Une jeune femme plutôt aisée, Anna, se sent délaissée par son mari, trop absorbé par son travail pour la câliner. Le nouveau voisin d’Anna, Maurizio, l’attire rapidement par son mode de vie libertaire et sa sexualité débridée. Dans un climat trouble de répulsion et de fascination, Anna tente d’attirer l’attention de Maurizio. Ce-dernier, ancien taulard machiste, fait l’amour avec ardeur sans jamais s’attacher à ses conquêtes, aussitôt consommées puis délaissées. Après avoir vainement lutté contre ses pulsions, Anna succombe finalement à Maurizio, lequel se révèle un amant fougueux mais aussi un adepte des drogues dures et du sexe à plusieurs. Un jour, il tente d’offrir Anna à ses amis pour un viol collectif mais les choses tournent mal et la jeune femme se révolte avant de le menacer d’un révolver. A bout de nerfs, Anna finit par abattre son amant puis avoue son infidélité et son crime à son époux, lequel décide de dissimuler le cadavre…
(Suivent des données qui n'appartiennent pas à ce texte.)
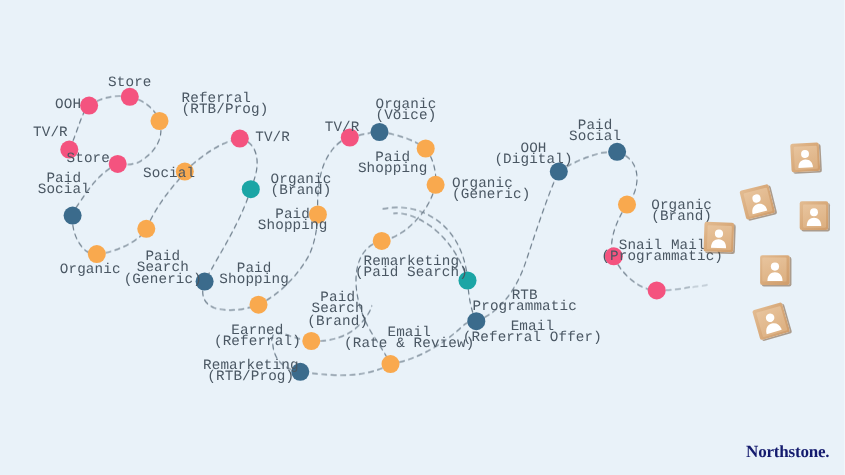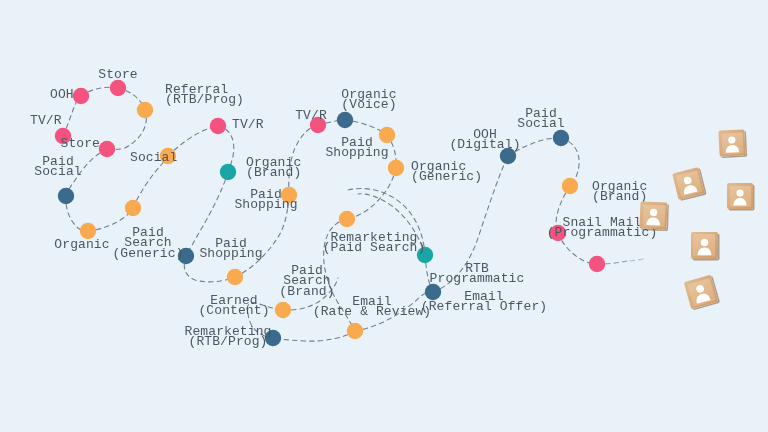"Earned" div.node-label { text: Content -> Referral }
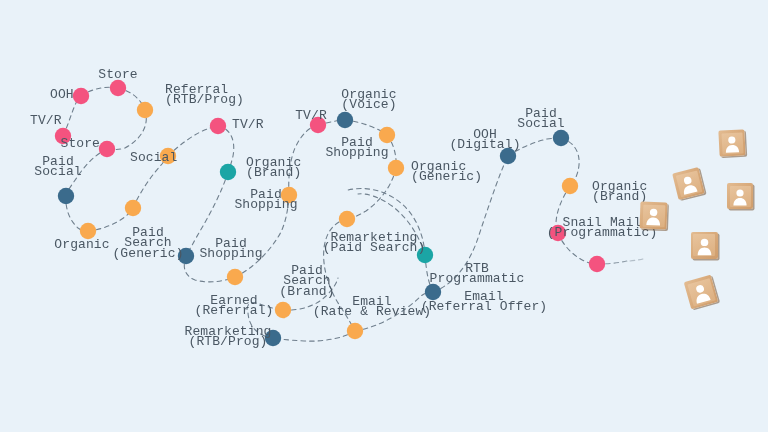"Northstone." div { html: none -> <div>Northstone.</div> }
L’Italien Nello Rossati n’est certainement pas le plus connu des cinéastes ayant œuvré dans l’exploitation. Il débute sa carrière par un film érotique (PROSTITUEE LE JOUR, EPOUSE LA NUIT) puis propose LA GATTA IN CALORE avant de s’orienter vers la sexy comédie (avec, par exemple, DEFENSE DE TOUCHER). Au milieu des années ’80, Rossati s’attire l’ire des puristes du western spaghetti en osant un DJANGO 2 LE GRAND RETOUR, enchaîne avec ALIEN TERMINATOR (sic !) et un film de commando situé durant la Seconde Guerre Mondiale, TIDES OF WAR. Comme beaucoup de ses confrères, Rossati se retire du métier au début des années ’90 suite au naufrage du cinéma bis italien.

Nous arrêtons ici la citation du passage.